== DATASET CONTENT
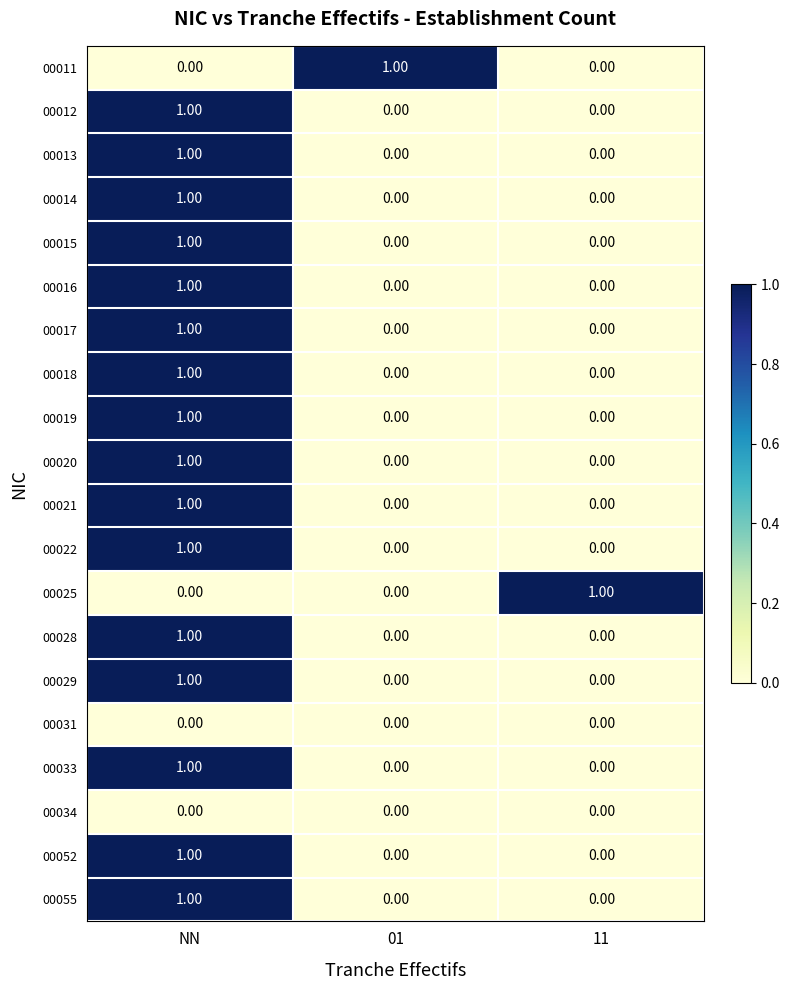

At which category is the sum across all series the highest?

NN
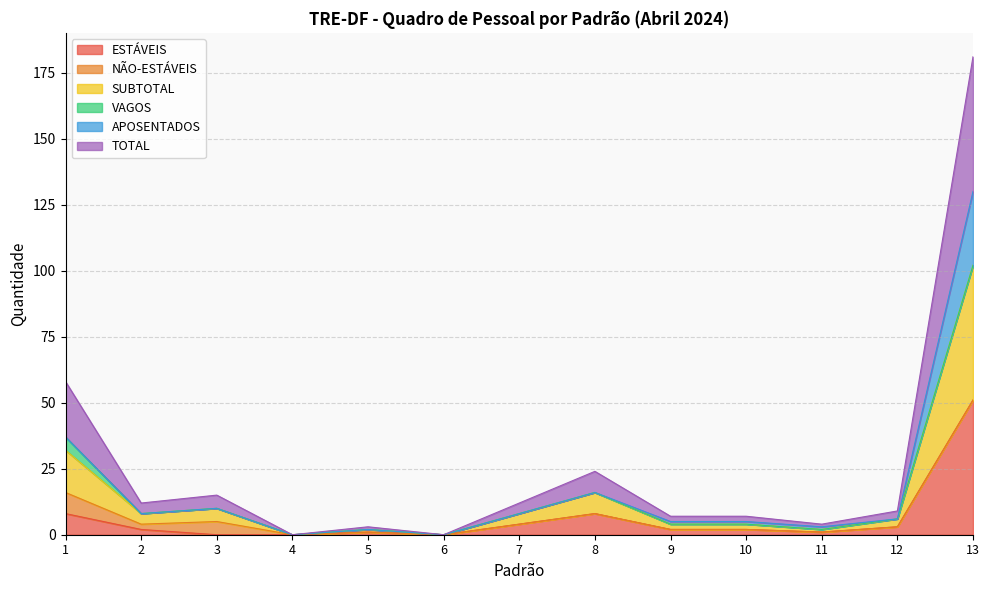

List the labels in order of TOTAL value, smallest first.

4, 6, 5, 11, 9, 10, 12, 2, 7, 3, 8, 1, 13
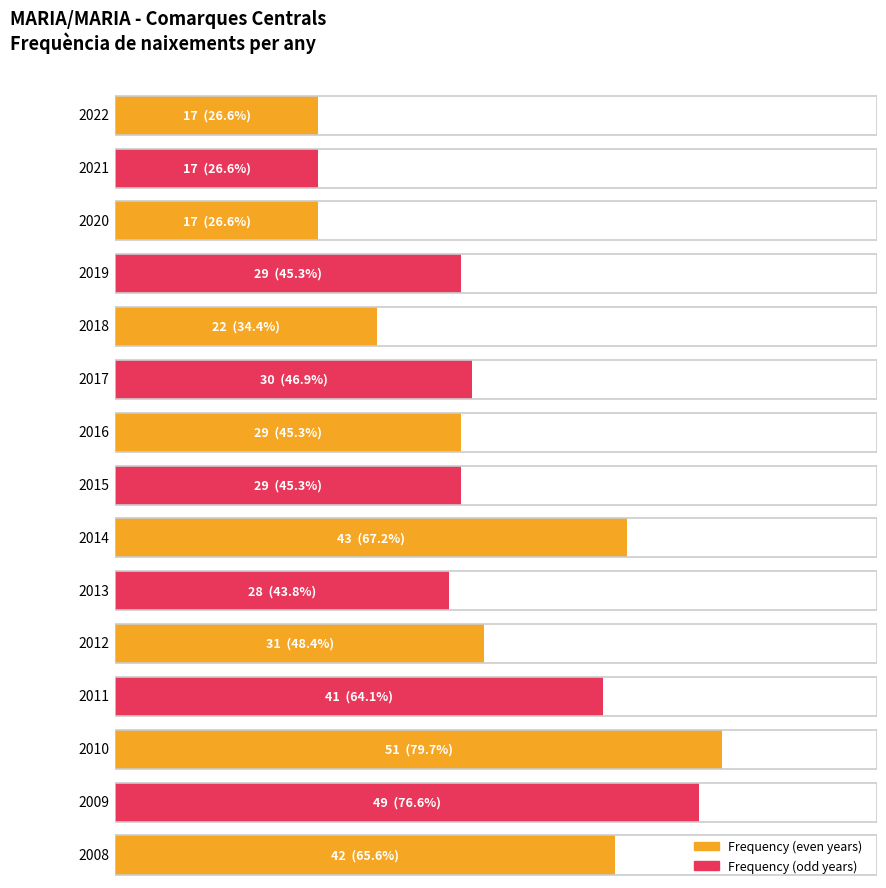

Does the chart contain any negative values?

No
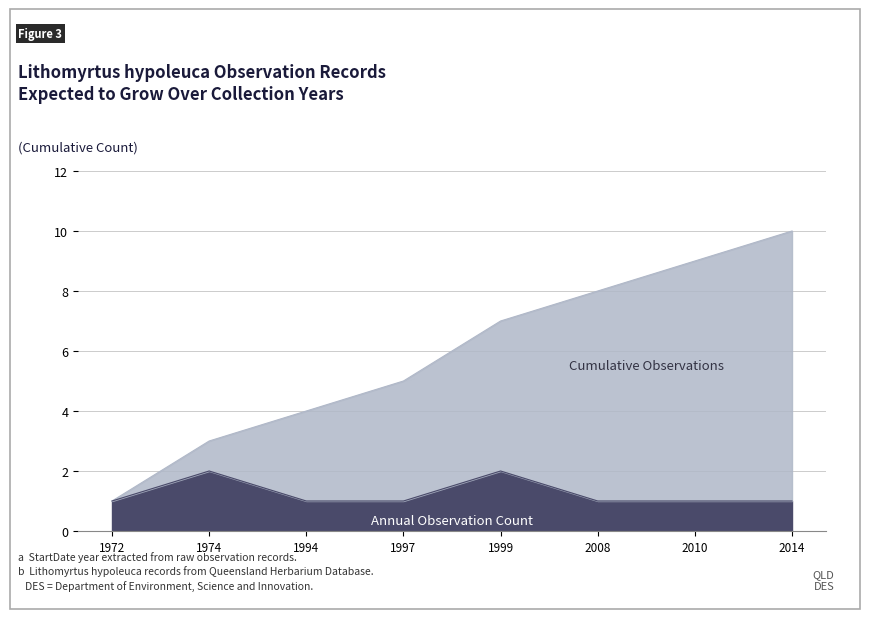

What is the total value across all series at 2008?

8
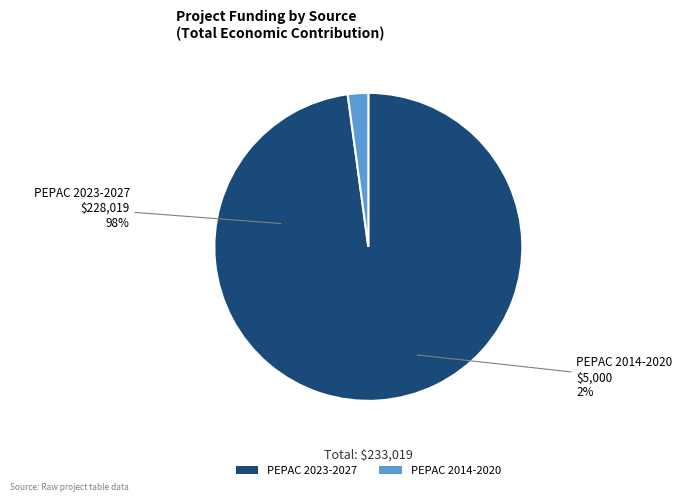

Count the number of slices in the pie.

2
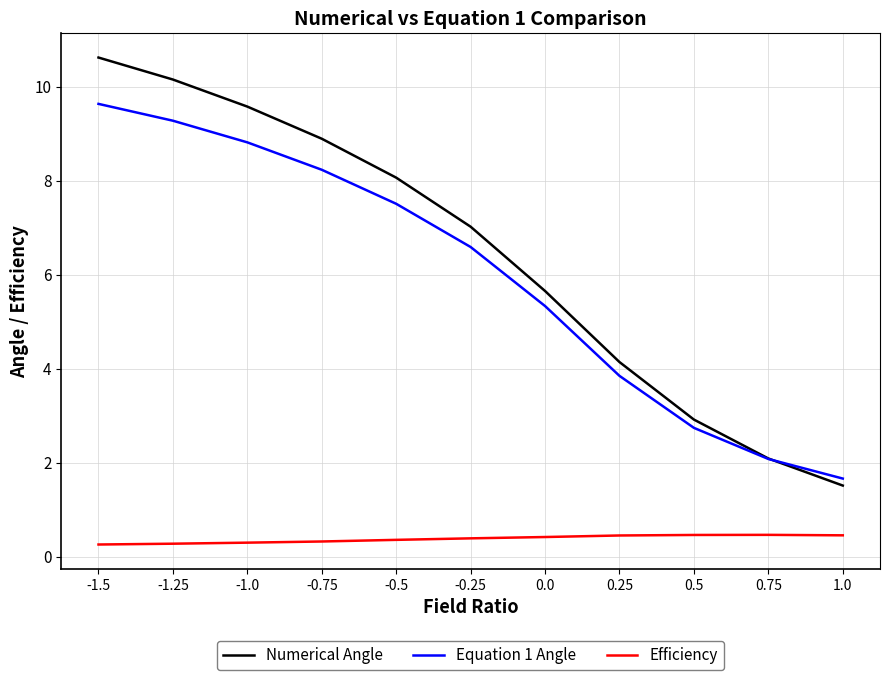

What is the average value of the Numerical Angle series?

6.4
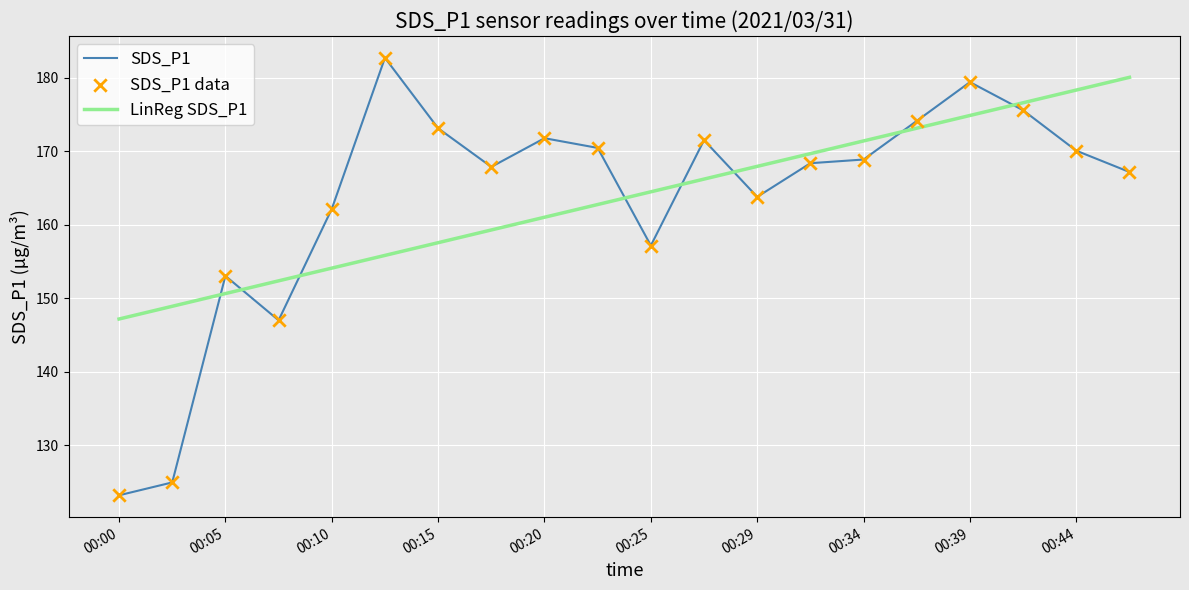

Which series has the widest spread of values?

SDS_P1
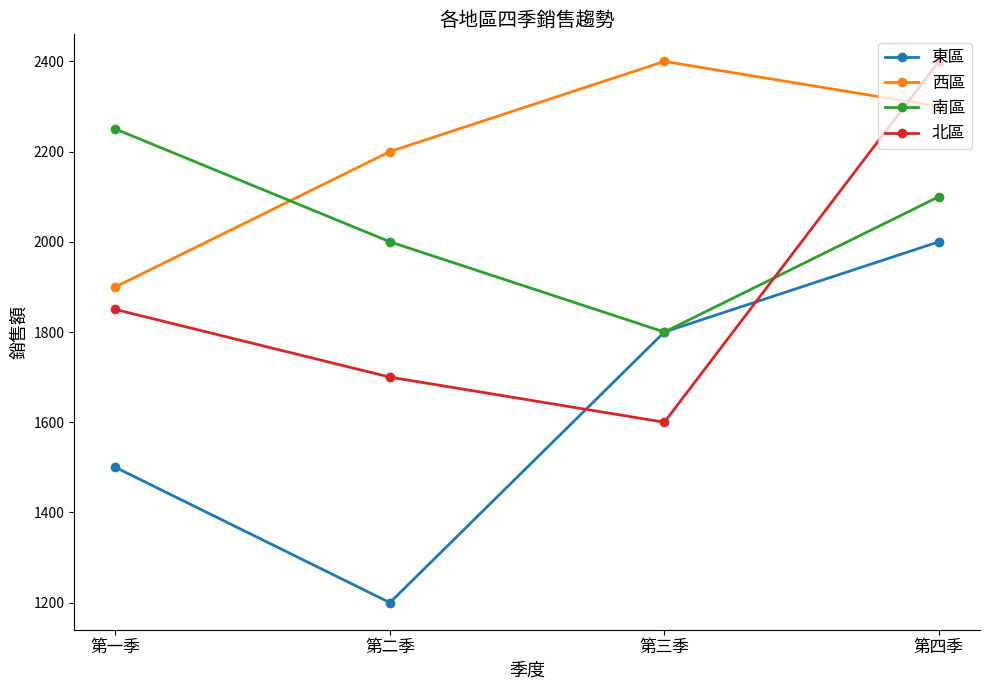

Rank the categories by 東區 value from lowest to highest.

第二季, 第一季, 第三季, 第四季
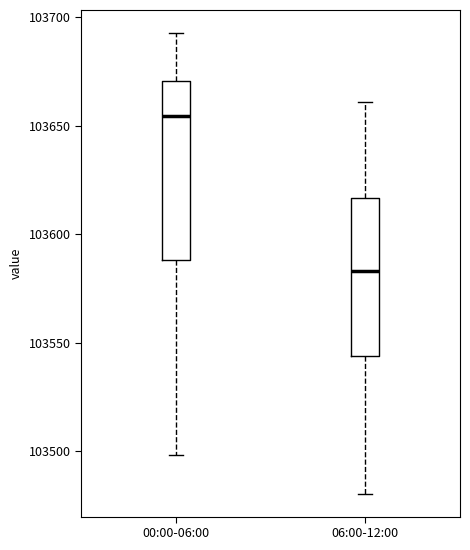

Where does the upper whisker of the box for 00:00-06:00 end on the y-axis? The values are not printed on the chart, so give them approximately, as read against the axis.

103695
====
WORK INSTRUCTION ▸
Copy out all of the data above word for word, leaving out the pictures.

OUTPUT FOR THIS TASK ▸
At which category is the sum across all series the highest?

NN

List the labels in order of TOTAL value, smallest first.

4, 6, 5, 11, 9, 10, 12, 2, 7, 3, 8, 1, 13

Does the chart contain any negative values?

No

What is the total value across all series at 2008?

8

Count the number of slices in the pie.

2

What is the average value of the Numerical Angle series?

6.4

Which series has the widest spread of values?

SDS_P1

Rank the categories by 東區 value from lowest to highest.

第二季, 第一季, 第三季, 第四季

Where does the upper whisker of the box for 00:00-06:00 end on the y-axis? The values are not printed on the chart, so give them approximately, as read against the axis.

103695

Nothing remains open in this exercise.